To examine this, the study’s authors administered methylphenidate (Ritalin) to the individuals, which boosted dopamine levels.
They reasoned that if sleep loss resulted in increased dopamine release, methylphenidate should result in greater dopamine increases than in well-rested subjects.
Above are some lovely photos illustrating areas where methylphenidate induced more or smaller alterations in sleep-deprived vs. non-sleep-deprived patients…but generally, there’s no difference.
This suggests that the authors’ observed decrease in D2 type receptors is NOT attributable to increased DA production during sleep deprivation.
They validated this with rat research, which revealed that sleep-deprived animals did not exhibit increased dopamine levels but did exhibit similar D2 type receptor alterations.
Thus, what is occurring? Regrettably, the authors did not pursue that subject, despite their reference to a “distinct physiological mechanism.” They do hypothesise on the possibility of adenosine being involved.
Adenosine is a neurochemical that you are probably most familiar with from your morning cup of coffee. Caffeine promotes wakefulness by antagonistically acting on adenosine receptors, whereas adenosine induces sleepiness.
Not only that, it appears as though one of the places involved in this effect is indeed the striatum, the dopamine-rich region examined in this study.
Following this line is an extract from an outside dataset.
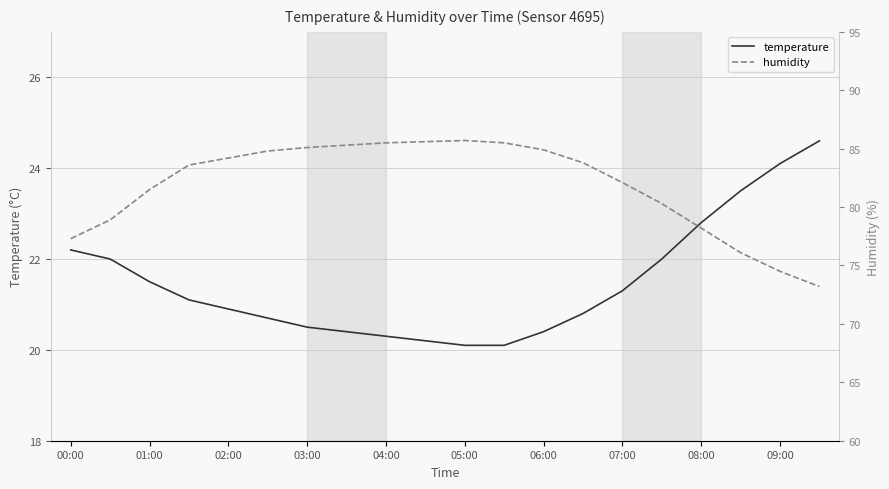

What is the average value of the temperature series?

21.5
Caffeine has been shown to enhance the number of D2 type receptors in this region. Thus, it appears as though the next step would be to examine how adenosine and dopamine interact following sleep deprivation (albeit, sadly, they did not do so here).
What does this imply? To be sure, the alterations in D2 type receptors may help explain a few of the other behavioural changes associated with sleep deprivation, such as increased risk-taking behaviour, impulsivity, and relapse to drug use.
All of these factors rise if people are sleep deprived. Thus, the changes seen in D2 type receptors may help us understand how well these behavioural changes happen.
However, while we observe alterations in receptors, we do not know why, as well as the proposed mechanism remains untested.